Action item:
Repeat only these lines, exactly: the first line of the data, the line containing "1: (271, 264)", and every line between them. Pictures stay out.

Dataset entries:
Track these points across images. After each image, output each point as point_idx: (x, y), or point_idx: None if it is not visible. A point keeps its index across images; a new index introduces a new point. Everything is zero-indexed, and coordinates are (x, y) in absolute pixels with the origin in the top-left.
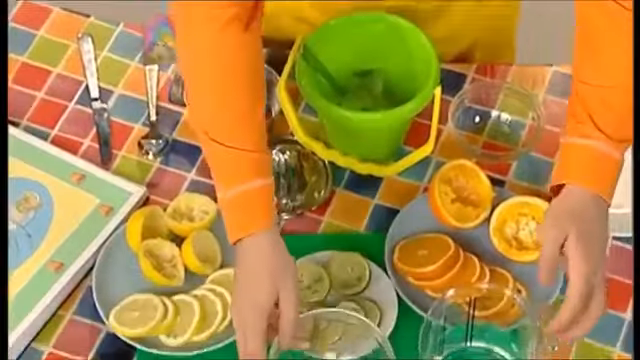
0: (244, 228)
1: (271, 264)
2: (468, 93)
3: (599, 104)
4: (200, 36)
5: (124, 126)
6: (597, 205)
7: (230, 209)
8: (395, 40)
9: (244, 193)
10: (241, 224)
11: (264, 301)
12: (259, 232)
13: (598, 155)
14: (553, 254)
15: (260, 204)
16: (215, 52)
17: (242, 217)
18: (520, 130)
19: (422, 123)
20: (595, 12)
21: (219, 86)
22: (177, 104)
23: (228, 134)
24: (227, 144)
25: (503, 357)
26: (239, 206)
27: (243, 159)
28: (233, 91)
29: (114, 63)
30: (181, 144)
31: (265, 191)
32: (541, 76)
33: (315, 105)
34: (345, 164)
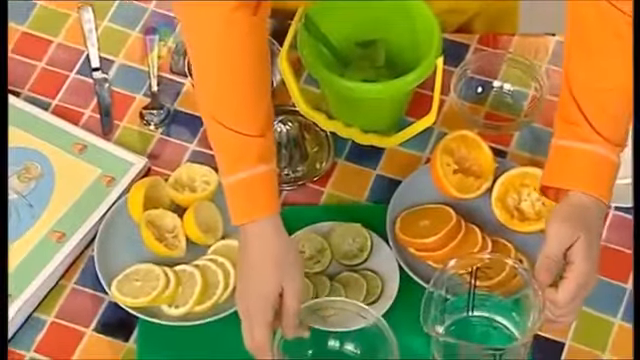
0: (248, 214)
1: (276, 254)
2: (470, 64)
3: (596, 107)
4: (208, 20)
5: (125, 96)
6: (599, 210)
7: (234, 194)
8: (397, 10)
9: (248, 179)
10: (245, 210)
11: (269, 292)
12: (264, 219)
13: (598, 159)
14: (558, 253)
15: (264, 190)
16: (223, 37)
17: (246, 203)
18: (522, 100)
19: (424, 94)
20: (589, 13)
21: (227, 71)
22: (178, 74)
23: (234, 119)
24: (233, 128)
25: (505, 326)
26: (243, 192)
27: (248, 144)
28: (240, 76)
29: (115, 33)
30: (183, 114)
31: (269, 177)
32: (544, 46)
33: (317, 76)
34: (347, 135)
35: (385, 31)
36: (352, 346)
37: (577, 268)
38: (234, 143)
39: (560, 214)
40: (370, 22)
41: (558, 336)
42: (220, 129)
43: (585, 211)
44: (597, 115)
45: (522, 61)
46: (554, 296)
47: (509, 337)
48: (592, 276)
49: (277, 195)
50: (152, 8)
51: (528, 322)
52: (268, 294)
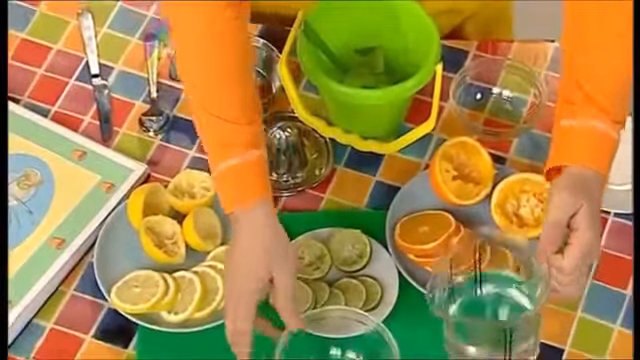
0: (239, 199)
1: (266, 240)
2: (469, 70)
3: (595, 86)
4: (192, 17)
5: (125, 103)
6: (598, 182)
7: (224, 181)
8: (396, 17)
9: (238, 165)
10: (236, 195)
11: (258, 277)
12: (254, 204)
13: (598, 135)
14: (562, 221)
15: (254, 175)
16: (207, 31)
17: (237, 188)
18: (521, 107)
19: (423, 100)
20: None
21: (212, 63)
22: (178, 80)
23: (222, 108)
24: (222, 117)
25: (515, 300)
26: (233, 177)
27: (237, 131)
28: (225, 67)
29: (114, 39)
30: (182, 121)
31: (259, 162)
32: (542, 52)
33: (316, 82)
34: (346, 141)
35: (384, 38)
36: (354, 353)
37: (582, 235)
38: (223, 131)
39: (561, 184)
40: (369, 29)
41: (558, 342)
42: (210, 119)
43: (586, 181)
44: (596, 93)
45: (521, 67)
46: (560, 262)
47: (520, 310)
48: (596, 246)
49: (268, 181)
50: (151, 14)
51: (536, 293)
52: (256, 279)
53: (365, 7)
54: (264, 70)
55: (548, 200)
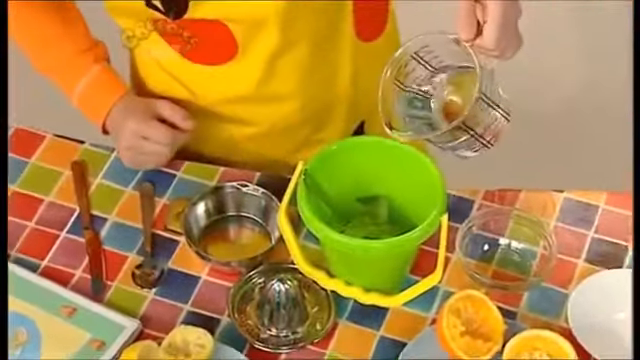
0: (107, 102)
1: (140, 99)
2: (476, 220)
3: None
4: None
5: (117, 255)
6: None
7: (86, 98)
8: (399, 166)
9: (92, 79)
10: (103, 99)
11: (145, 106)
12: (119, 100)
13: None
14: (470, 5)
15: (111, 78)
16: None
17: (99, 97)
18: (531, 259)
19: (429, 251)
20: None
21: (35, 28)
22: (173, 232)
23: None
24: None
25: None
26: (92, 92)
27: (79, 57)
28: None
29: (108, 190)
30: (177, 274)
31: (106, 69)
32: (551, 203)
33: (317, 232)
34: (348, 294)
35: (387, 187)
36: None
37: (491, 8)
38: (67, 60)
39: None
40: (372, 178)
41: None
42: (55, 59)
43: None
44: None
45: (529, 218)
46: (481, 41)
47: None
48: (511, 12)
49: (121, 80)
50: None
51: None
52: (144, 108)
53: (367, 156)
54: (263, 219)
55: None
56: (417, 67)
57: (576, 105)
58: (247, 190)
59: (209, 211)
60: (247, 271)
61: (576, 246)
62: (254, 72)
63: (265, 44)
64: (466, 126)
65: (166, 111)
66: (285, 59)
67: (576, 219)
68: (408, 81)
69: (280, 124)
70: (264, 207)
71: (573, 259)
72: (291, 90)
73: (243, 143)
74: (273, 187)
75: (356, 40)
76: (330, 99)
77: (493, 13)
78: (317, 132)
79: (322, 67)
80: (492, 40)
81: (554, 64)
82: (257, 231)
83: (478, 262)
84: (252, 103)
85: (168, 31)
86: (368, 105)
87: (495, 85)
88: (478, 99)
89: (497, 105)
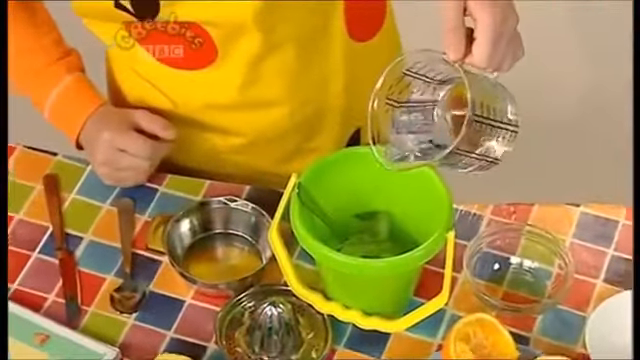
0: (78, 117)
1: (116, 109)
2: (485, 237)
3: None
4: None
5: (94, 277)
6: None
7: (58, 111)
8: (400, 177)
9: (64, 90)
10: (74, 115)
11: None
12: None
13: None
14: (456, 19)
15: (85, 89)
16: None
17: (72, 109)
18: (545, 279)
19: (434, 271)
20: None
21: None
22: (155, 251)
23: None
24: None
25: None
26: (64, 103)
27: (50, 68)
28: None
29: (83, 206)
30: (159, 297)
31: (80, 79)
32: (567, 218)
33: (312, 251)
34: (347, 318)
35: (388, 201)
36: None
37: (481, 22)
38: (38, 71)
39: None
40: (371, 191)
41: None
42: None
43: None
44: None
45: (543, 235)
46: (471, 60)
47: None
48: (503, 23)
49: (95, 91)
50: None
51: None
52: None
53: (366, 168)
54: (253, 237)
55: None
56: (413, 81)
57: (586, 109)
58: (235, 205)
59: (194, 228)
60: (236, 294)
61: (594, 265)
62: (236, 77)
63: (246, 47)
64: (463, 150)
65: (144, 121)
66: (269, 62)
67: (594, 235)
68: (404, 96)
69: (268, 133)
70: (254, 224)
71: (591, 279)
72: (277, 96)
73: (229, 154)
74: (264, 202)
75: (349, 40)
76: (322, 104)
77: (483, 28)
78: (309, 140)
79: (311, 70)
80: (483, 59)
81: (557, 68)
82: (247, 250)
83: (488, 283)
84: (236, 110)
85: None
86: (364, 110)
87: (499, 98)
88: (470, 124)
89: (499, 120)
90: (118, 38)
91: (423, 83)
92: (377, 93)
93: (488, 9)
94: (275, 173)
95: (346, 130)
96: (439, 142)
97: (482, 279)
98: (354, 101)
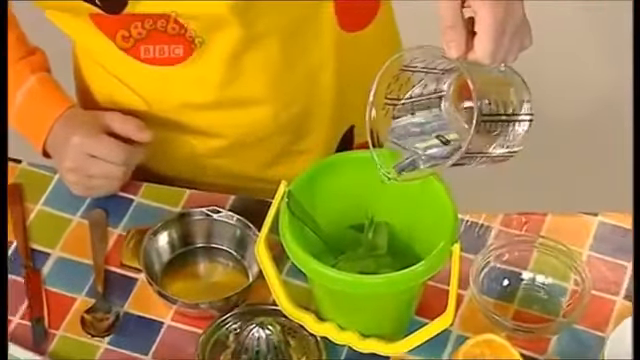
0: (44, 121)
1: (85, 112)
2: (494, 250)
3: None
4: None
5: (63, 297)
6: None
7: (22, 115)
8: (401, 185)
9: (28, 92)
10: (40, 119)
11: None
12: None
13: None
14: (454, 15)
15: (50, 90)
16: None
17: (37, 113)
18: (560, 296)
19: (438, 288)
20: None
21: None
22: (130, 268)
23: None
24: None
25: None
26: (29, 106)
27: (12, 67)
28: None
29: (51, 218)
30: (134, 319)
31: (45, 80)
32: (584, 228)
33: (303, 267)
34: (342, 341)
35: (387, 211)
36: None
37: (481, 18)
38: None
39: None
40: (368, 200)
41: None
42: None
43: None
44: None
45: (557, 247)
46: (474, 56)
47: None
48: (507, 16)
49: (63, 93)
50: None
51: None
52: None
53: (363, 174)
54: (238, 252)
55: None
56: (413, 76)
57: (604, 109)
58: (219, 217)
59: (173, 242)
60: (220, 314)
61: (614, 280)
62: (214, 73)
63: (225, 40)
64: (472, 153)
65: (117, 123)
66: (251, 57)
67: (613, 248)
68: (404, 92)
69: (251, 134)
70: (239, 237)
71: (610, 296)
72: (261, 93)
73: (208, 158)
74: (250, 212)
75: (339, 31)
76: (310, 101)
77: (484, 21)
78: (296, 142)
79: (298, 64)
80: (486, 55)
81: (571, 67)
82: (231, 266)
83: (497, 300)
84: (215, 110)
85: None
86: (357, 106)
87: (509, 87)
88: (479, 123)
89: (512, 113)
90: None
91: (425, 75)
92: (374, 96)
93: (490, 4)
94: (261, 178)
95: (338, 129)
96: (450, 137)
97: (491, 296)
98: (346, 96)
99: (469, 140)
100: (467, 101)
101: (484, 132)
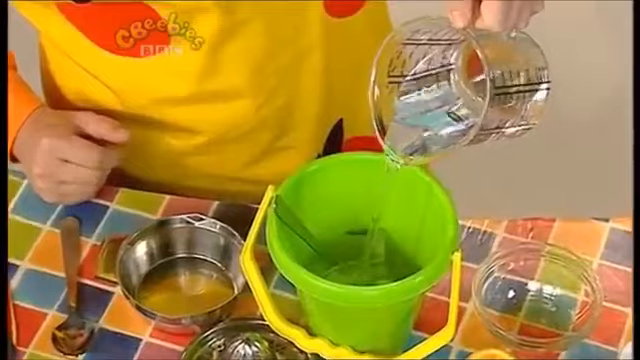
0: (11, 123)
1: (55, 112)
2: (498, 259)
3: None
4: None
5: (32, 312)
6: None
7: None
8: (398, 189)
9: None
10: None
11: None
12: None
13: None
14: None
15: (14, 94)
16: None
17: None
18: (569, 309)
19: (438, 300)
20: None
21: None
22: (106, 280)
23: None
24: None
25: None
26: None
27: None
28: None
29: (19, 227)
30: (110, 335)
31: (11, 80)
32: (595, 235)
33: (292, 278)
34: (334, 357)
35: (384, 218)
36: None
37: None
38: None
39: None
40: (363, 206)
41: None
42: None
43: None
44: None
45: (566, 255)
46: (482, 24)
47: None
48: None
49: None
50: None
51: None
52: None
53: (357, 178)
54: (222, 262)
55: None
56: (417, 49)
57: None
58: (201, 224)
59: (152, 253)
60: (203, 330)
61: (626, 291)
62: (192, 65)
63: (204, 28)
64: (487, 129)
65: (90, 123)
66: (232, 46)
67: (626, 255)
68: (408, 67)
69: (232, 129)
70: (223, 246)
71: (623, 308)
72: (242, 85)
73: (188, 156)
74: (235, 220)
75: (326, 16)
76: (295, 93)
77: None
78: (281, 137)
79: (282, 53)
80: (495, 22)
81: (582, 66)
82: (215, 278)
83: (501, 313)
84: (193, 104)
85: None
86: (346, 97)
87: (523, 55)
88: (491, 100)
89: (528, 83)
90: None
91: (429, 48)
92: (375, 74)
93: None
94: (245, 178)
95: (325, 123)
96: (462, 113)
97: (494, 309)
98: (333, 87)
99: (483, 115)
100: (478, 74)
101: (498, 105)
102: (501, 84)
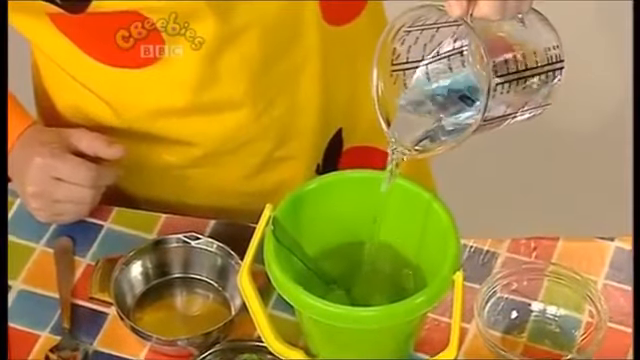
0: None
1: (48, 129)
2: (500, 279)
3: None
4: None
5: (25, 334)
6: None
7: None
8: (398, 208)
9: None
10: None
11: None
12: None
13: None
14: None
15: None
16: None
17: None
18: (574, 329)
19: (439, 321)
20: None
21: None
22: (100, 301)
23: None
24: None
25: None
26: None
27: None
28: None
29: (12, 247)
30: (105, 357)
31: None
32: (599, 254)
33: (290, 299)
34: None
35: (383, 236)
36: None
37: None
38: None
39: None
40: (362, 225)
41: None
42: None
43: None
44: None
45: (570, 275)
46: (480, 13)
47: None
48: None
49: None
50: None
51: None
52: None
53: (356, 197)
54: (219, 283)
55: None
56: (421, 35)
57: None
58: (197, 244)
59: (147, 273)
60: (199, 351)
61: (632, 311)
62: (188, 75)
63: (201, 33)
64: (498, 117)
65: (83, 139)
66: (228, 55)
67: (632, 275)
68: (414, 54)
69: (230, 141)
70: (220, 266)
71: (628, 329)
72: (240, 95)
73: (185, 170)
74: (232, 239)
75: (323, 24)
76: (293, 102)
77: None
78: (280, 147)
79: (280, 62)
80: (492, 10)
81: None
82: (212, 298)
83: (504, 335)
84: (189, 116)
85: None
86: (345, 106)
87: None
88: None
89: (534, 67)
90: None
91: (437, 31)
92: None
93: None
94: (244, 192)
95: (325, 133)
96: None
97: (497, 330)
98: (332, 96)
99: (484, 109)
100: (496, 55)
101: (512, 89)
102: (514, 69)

Output below:
Track these points across images. After each image, output each point as point_idx: (x, y), or point_idx: None if it is not visible. A point keeps its index across images; a new index introduces a new point. Everything is zero-indexed, and coordinates are (x, y) in absolute pixels with the origin in the top-left.
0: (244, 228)
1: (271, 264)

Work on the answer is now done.